▸ WHAT IS EXPECTED
Whenever the string "当Thread" turns up in a line below, that line should be copied.
####################
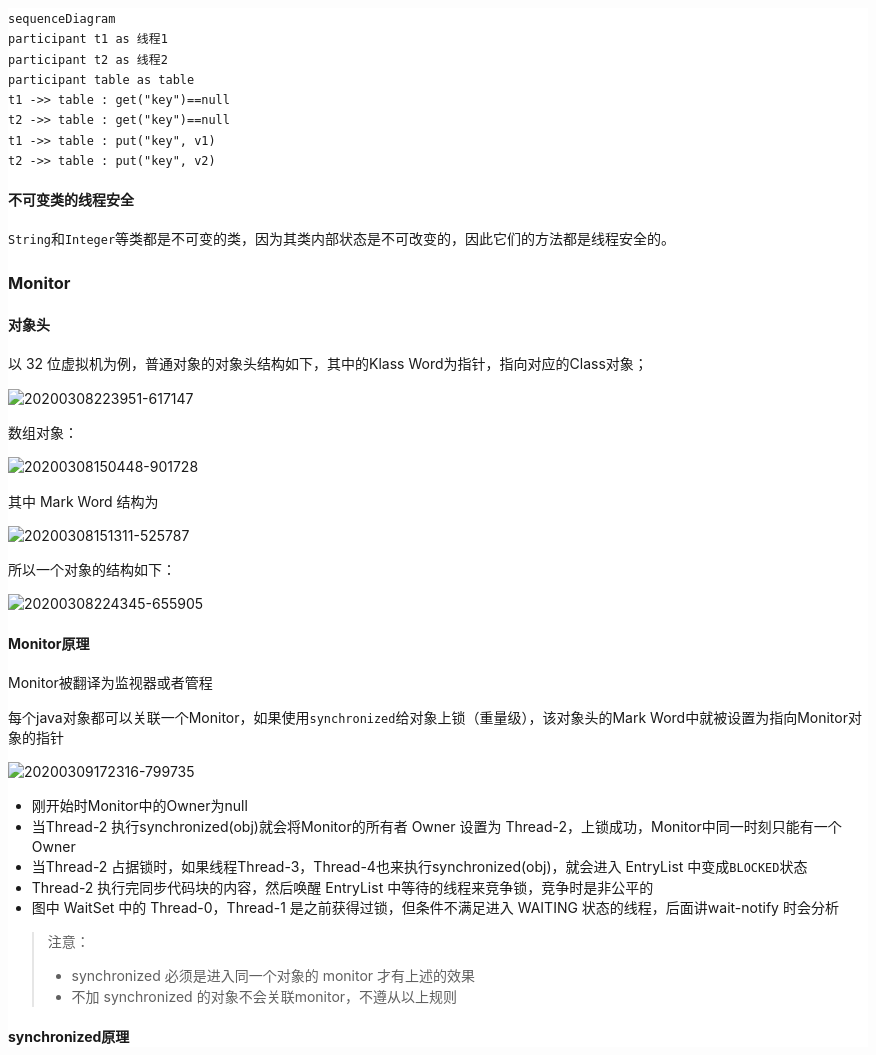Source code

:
 ```mermaid
sequenceDiagram
participant t1 as 线程1
participant t2 as 线程2
participant table as table
t1 ->> table : get("key")==null
t2 ->> table : get("key")==null
t1 ->> table : put("key", v1)
t2 ->> table : put("key", v2)
```

#### 不可变类的线程安全

`String`和`Integer`等类都是不可变的类，因为其类内部状态是不可改变的，因此它们的方法都是线程安全的。

### Monitor

#### 对象头

以 32 位虚拟机为例，普通对象的对象头结构如下，其中的Klass Word为指针，指向对应的Class对象；

![20200308223951-617147](https://strawberry-album.oss-cn-beijing.aliyuncs.com/image/20200308223951-617147.png)

数组对象：

![20200308150448-901728](https://strawberry-album.oss-cn-beijing.aliyuncs.com/image/20200308150448-901728.png)

其中 Mark Word 结构为

![20200308151311-525787](https://strawberry-album.oss-cn-beijing.aliyuncs.com/image/20200308151311-525787.png)

所以一个对象的结构如下：

![20200308224345-655905](https://s2.loli.net/2022/05/25/aBNZMSvAC5tsgQU.png)

#### Monitor原理

Monitor被翻译为监视器或者管程

每个java对象都可以关联一个Monitor，如果使用`synchronized`给对象上锁（重量级），该对象头的Mark Word中就被设置为指向Monitor对象的指针

![20200309172316-799735](https://s2.loli.net/2022/05/25/voZUStdCpfn6KO7.png)

- 刚开始时Monitor中的Owner为null
- 当Thread-2 执行synchronized(obj)就会将Monitor的所有者 Owner 设置为 Thread-2，上锁成功，Monitor中同一时刻只能有一个Owner
- 当Thread-2 占据锁时，如果线程Thread-3，Thread-4也来执行synchronized(obj)，就会进入 EntryList 中变成`BLOCKED`状态
- Thread-2 执行完同步代码块的内容，然后唤醒 EntryList 中等待的线程来竞争锁，竞争时是非公平的
- 图中 WaitSet 中的 Thread-0，Thread-1 是之前获得过锁，但条件不满足进入 WAITING 状态的线程，后面讲wait-notify 时会分析

> 注意：
>
> + synchronized 必须是进入同一个对象的 monitor 才有上述的效果
> + 不加 synchronized 的对象不会关联monitor，不遵从以上规则

####  synchronized原理
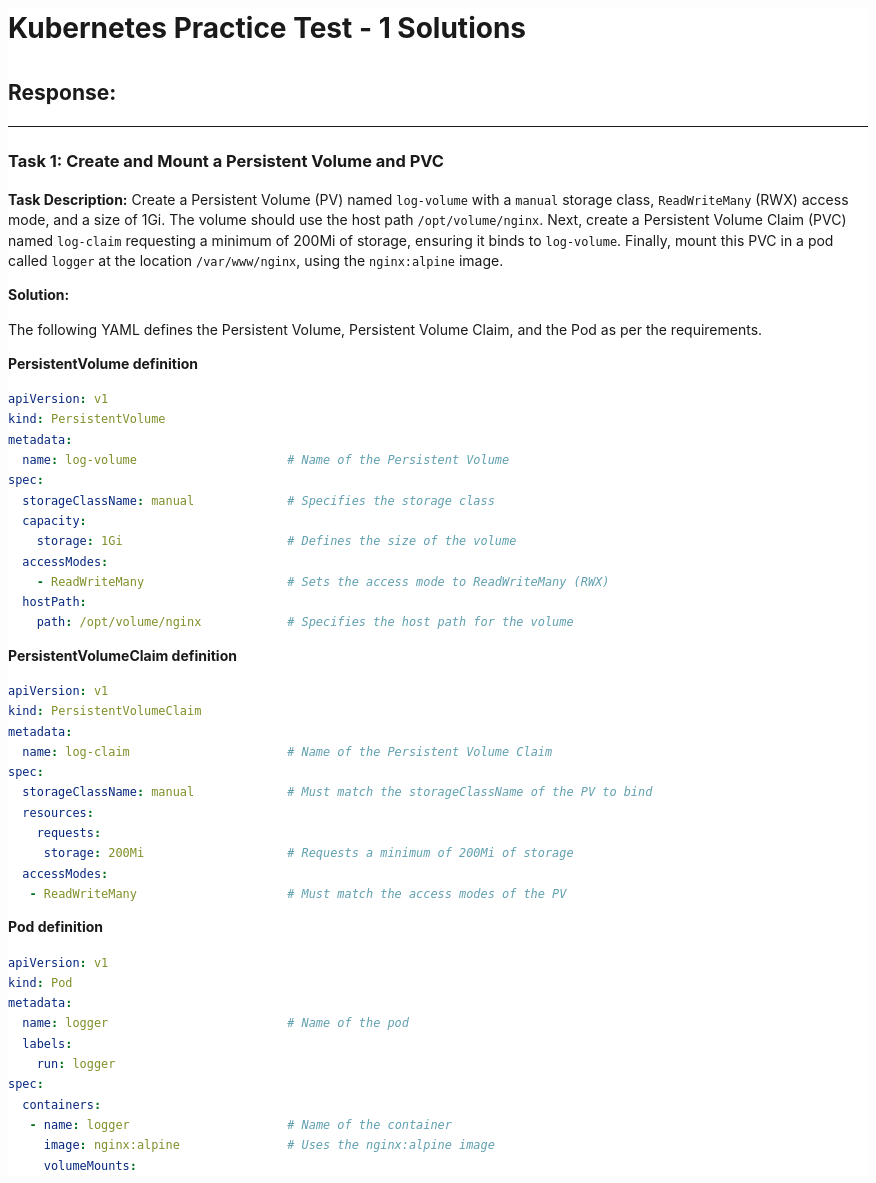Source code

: # Kubernetes Practice Test - 1 Solutions

 

## Response:
* * *

### Task 1: Create and Mount a Persistent Volume and PVC

**Task Description:** Create a Persistent Volume (PV) named `log-volume` with a `manual` storage class, `ReadWriteMany` (RWX) access mode, and a size of 1Gi. The volume should use the host path `/opt/volume/nginx`. Next, create a Persistent Volume Claim (PVC) named `log-claim` requesting a minimum of 200Mi of storage, ensuring it binds to `log-volume`. Finally, mount this PVC in a pod called `logger` at the location `/var/www/nginx`, using the `nginx:alpine` image.

**Solution:**

The following YAML defines the Persistent Volume, Persistent Volume Claim, and the Pod as per the requirements.


**PersistentVolume definition**
```yaml
apiVersion: v1
kind: PersistentVolume
metadata:
  name: log-volume                     # Name of the Persistent Volume 
spec:
  storageClassName: manual             # Specifies the storage class 
  capacity:
    storage: 1Gi                       # Defines the size of the volume 
  accessModes:
    - ReadWriteMany                    # Sets the access mode to ReadWriteMany (RWX) 
  hostPath:
    path: /opt/volume/nginx            # Specifies the host path for the volume 
```

**PersistentVolumeClaim definition**

```yaml
apiVersion: v1
kind: PersistentVolumeClaim
metadata:
  name: log-claim                      # Name of the Persistent Volume Claim
spec:
  storageClassName: manual             # Must match the storageClassName of the PV to bind 
  resources:
    requests:
     storage: 200Mi                    # Requests a minimum of 200Mi of storage 
  accessModes:
   - ReadWriteMany                     # Must match the access modes of the PV 
```

**Pod definition**
```yaml
apiVersion: v1
kind: Pod
metadata:
  name: logger                         # Name of the pod
  labels:
    run: logger
spec:
  containers:
   - name: logger                      # Name of the container
     image: nginx:alpine               # Uses the nginx:alpine image 
     volumeMounts:
```
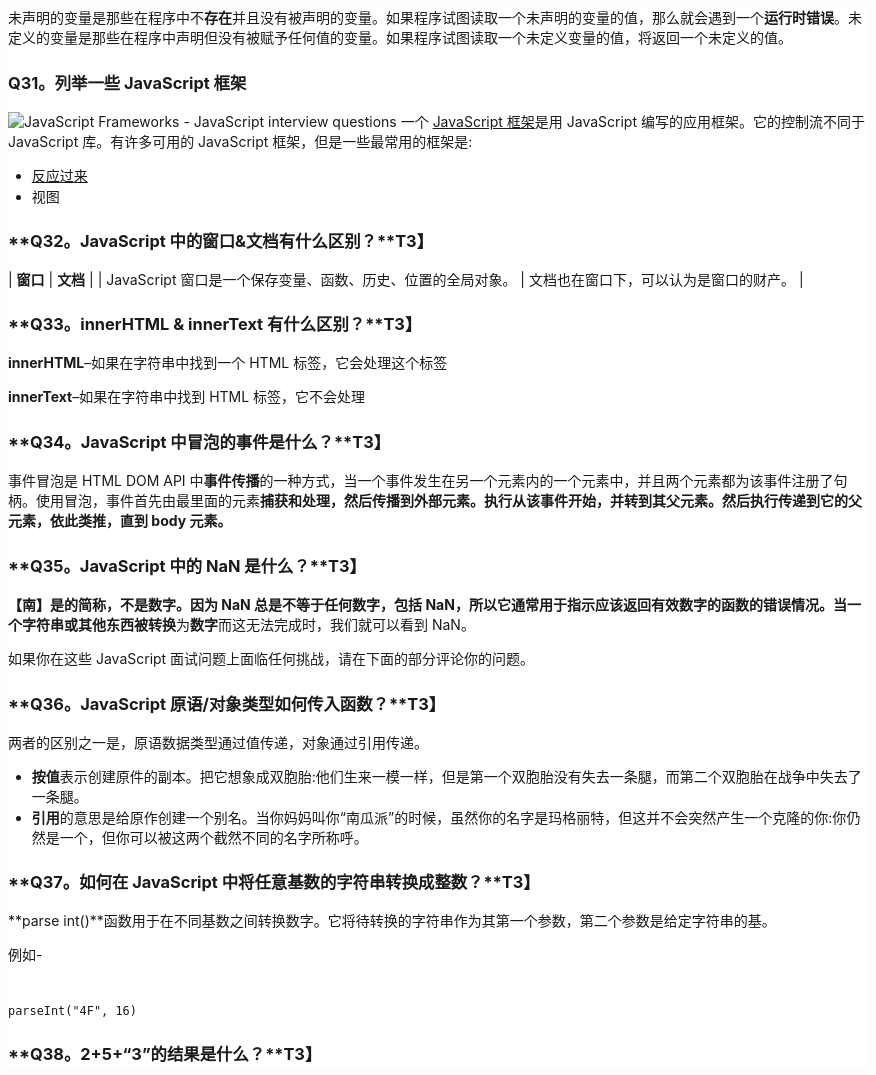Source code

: 未声明的变量是那些在程序中不**存在**并且没有被声明的变量。如果程序试图读取一个未声明的变量的值，那么就会遇到一个**运行时错误**。未定义的变量是那些在程序中声明但没有被赋予任何值的变量。如果程序试图读取一个未定义变量的值，将返回一个未定义的值。

### **Q31。列举一些 JavaScript 框架**

![JavaScript Frameworks - JavaScript interview questions](../Images/901ac35d560d3a336c81c14b24ce6e09.png) 一个 [JavaScript 框架](https://www.edureka.co/blog/top-10-javascript-frameworks/)是用 JavaScript 编写的应用框架。它的控制流不同于 JavaScript 库。有许多可用的 JavaScript 框架，但是一些最常用的框架是:

*   [反应过来](https://www.edureka.co/blog/reactjs-tutorial)
*   视图

### **Q32。JavaScript 中的窗口&文档有什么区别？**T3】

| **窗口** | **文档** |
| JavaScript 窗口是一个保存变量、函数、历史、位置的全局对象。 | 文档也在窗口下，可以认为是窗口的财产。 |

### **Q33。innerHTML & innerText 有什么区别？**T3】

**innerHTML**–如果在字符串中找到一个 HTML 标签，它会处理这个标签

**innerText**–如果在字符串中找到 HTML 标签，它不会处理

### **Q34。JavaScript 中冒泡的事件是什么？**T3】

事件冒泡是 HTML DOM API 中**事件传播**的一种方式，当一个事件发生在另一个元素内的一个元素中，并且两个元素都为该事件注册了句柄。使用冒泡，事件首先由最里面的元素**捕获和处理，然后传播到外部元素。执行从该事件开始，并转到其父元素。然后执行传递到它的父元素，依此类推，直到 body 元素。**

### **Q35。JavaScript 中的 NaN 是什么？**T3】

**【南】**是**的简称，不是数字。**因为 NaN 总是不等于任何数字，包括 NaN，所以它通常用于指示应该返回有效数字的函数的错误情况。当一个字符串或其他东西被**转换**为**数字**而这无法完成时，我们就可以看到 NaN。

如果你在这些 JavaScript 面试问题上面临任何挑战，请在下面的部分评论你的问题。

### **Q36。JavaScript 原语/对象类型如何传入函数？**T3】

两者的区别之一是，原语数据类型通过值传递，对象通过引用传递。

*   **按值**表示创建原件的副本。把它想象成双胞胎:他们生来一模一样，但是第一个双胞胎没有失去一条腿，而第二个双胞胎在战争中失去了一条腿。
*   **引用**的意思是给原作创建一个别名。当你妈妈叫你“南瓜派”的时候，虽然你的名字是玛格丽特，但这并不会突然产生一个克隆的你:你仍然是一个，但你可以被这两个截然不同的名字所称呼。

### **Q37。如何在 JavaScript 中将任意基数的字符串转换成整数？**T3】

**parse int()**函数用于在不同基数之间转换数字。它将待转换的字符串作为其第一个参数，第二个参数是给定字符串的基。

例如-

```

parseInt("4F", 16)

```

### **Q38。2+5+“3”的结果是什么？**T3】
####################
▸ SOLUTION
- 当Thread-2 执行synchronized(obj)就会将Monitor的所有者 Owner 设置为 Thread-2，上锁成功，Monitor中同一时刻只能有一个Owner
- 当Thread-2 占据锁时，如果线程Thread-3，Thread-4也来执行synchronized(obj)，就会进入 EntryList 中变成`BLOCKED`状态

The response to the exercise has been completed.